▶ _DOCUMENT SECTION_
Intragenic ATM methylation in peripheral blood DNA as a biomarker of breast cancer risk.

Few studies have evaluated the association between DNA methylation in white blood cells (WBC) and the risk of breast cancer. The evaluation of WBC DNA methylation as a biomarker of cancer risk is of particular importance as peripheral blood is often available in prospective cohorts and easier to obtain than tumor or normal tissues. Here, we used prediagnostic blood samples from three studies to analyze WBC DNA methylation of two ATM intragenic loci (ATMmvp2a and ATMmvp2b) and genome-wide DNA methylation in long interspersed nuclear element-1 (LINE1) repetitive elements. Samples were from a case-control study derived from a cohort of high-risk breast cancer families (KConFab) and nested case-control studies in two prospective cohorts: Breakthrough Generations Study (BGS) and European Prospective Investigation into Cancer and Nutrition (EPIC). Bisulfite pyrosequencing was used to quantify methylation from 640 incident cases of invasive breast cancer and 741 controls. Quintile analyses for ATMmvp2a showed an increased risk of breast cancer limited to women in the highest quintile [OR, 1.89; 95% confidence interval (CI), 1.36-2.64; P = 1.64 × 10(-4)]. We found no significant differences in estimates across studies or in analyses stratified by family history or menopausal status. However, a more consistent association was observed in younger than in older women and individually significant in KConFab and BGS, but not EPIC. We observed no differences in LINE1 or ATMmvp2b methylation between cases and controls. Together, our findings indicate that WBC DNA methylation levels at ATM could be a marker of breast cancer risk and further support the pursuit of epigenome-wide association studies of peripheral blood DNA methylation.

▶ _QUESTIONS_
1. Answer these questions using the abstract on ATM methylation and breast cancer risk.
(a) How many incident cases of invasive breast cancer and how many controls were analyzed?
(b) What method was used to quantify methylation?
(c) Which of the three studies did not show an individually significant association?
2. Extend the abstract on ATM methylation and breast cancer risk, picking up after its last sentence.

▶ _SOURCE DATA_
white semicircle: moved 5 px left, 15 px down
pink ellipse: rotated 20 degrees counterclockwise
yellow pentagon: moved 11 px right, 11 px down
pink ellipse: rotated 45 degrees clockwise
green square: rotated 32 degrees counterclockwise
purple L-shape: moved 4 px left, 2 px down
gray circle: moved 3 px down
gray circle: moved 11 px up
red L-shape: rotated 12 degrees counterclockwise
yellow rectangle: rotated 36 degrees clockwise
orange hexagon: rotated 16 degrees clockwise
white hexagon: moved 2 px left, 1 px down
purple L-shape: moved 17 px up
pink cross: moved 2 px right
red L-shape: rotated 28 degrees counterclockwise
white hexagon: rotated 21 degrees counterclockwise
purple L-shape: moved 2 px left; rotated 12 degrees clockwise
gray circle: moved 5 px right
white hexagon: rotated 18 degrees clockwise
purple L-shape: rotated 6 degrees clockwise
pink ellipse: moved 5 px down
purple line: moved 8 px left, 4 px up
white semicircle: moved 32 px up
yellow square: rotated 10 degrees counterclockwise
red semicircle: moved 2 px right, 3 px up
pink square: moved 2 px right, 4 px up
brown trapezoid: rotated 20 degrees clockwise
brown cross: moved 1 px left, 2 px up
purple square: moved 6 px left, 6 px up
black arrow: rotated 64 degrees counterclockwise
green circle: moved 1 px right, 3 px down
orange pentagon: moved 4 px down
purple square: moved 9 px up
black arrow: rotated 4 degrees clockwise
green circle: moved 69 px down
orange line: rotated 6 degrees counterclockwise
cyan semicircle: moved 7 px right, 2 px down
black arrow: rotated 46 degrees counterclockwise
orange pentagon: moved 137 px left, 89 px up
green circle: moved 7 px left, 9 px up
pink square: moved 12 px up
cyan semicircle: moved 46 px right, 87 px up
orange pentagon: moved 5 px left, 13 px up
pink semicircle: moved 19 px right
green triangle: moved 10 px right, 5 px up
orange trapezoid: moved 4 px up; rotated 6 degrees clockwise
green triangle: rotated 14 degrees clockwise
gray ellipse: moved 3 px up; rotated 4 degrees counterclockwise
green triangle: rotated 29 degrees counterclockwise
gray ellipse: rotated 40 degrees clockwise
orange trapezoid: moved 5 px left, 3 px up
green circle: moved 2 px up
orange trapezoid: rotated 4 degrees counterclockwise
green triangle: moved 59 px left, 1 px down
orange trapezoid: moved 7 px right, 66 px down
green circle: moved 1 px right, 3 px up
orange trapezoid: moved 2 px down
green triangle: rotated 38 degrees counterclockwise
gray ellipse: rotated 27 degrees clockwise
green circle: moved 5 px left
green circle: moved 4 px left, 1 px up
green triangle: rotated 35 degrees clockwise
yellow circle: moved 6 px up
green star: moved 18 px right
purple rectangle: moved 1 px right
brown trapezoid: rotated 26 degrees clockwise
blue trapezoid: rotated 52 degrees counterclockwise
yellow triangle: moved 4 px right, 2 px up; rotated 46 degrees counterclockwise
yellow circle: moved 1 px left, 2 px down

▶ _ANSWERS FOR EACH ITEM_
1.
(a) 640 cases and 741 controls
(b) Bisulfite pyrosequencing
(c) EPIC (European Prospective Investigation into Cancer and Nutrition)

2.
[1]  James D. Brenton,et al.  Somatically acquired hypomethylation of IGF2 in breast and colorectal cancer , 2008, Human molecular genetics.

[2]  H. Brenner,et al.  Epigenotyping in Peripheral Blood Cell DNA and Breast Cancer Risk: A Proof of Principle Study , 2008, PloS one.

[3]  Antonella Zanobetti,et al.  Rapid DNA methylation changes after exposure to traffic particles. , 2009, American journal of respiratory and critical care medicine.

[4]  W. Chung,et al.  Global DNA methylation levels in girls with and without a family history of breast cancer , 2011, Epigenetics.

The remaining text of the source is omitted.